この研究家過去の論文についてのメタアナリシスで、Burden Proof Meta-regression メタ回帰を用いてリスク算定を行っている。結果はこれまで言われているとおりで、加工肉の場合、糖尿病が11%、直腸大腸ガンが7%増加する。砂糖を添加した甘い飲料の場合は8%糖尿病リスクが高まり、虚血性心疾患リスクが2%上昇する。最後にトランス脂肪酸の場合は3%心疾患リスクが高まるという結果だ。2型糖尿病で見ると、加工肉が最も問題のように見えるが、これら3大フードの取り過ぎには警鐘を鳴らし続ける必要がある。

4番目のオレゴン大学からの論文はお風呂、伝統的サウナ、遠赤外サウナの身体への急性効果を調べた研究で、5月7日 American Journal of PhysiologyのRegulatory, Integrative and Comparative Physiology セクションにオンライン掲載された。
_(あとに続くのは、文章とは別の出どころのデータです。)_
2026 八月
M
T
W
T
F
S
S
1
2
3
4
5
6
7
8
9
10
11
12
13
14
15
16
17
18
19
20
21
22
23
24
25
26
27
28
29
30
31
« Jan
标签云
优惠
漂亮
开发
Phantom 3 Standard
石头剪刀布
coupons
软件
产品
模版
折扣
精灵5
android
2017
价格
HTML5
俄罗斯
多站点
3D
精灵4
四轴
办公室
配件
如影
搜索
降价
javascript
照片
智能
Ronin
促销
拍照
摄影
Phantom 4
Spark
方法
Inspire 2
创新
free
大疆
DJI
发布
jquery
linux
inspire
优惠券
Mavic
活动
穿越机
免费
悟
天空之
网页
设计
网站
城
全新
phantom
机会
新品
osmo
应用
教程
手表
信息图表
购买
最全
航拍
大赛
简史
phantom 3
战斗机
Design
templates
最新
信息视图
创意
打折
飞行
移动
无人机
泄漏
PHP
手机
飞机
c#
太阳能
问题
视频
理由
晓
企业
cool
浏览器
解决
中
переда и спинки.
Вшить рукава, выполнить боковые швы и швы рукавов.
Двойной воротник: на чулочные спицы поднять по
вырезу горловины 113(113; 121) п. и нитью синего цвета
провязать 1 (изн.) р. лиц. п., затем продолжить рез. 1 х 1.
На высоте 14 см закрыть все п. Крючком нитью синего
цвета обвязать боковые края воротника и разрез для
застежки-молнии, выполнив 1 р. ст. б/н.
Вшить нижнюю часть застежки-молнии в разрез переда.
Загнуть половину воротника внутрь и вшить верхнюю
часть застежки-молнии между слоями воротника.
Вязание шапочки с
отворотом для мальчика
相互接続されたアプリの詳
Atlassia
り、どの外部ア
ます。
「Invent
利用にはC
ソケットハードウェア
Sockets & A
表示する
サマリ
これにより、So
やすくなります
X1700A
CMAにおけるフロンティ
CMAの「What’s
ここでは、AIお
研究では20人の男女に、1週間づつのインターバルで、40.5度のお風呂45分、伝統的サウナ10分3回、そして低温赤外サウナ45分を経験してもらい、入浴中も含めて心拍出量、血圧、体温、満足感などを測定するとともに、入浴1時間後の血液検査で炎症指標を調べている。

結果だが、体温上昇、心拍出量、発汗などでは入浴が最も効果がある。しかしIL-6など炎症性のサイトカインも入浴で上昇する。即ち、40.5度でも、入浴が身体に対するストレスとしては最も強いという結論になる。私も十和田温泉で一度ひっくり返って病院のお世話になったが、温泉好きの日本人には気になる研究だ。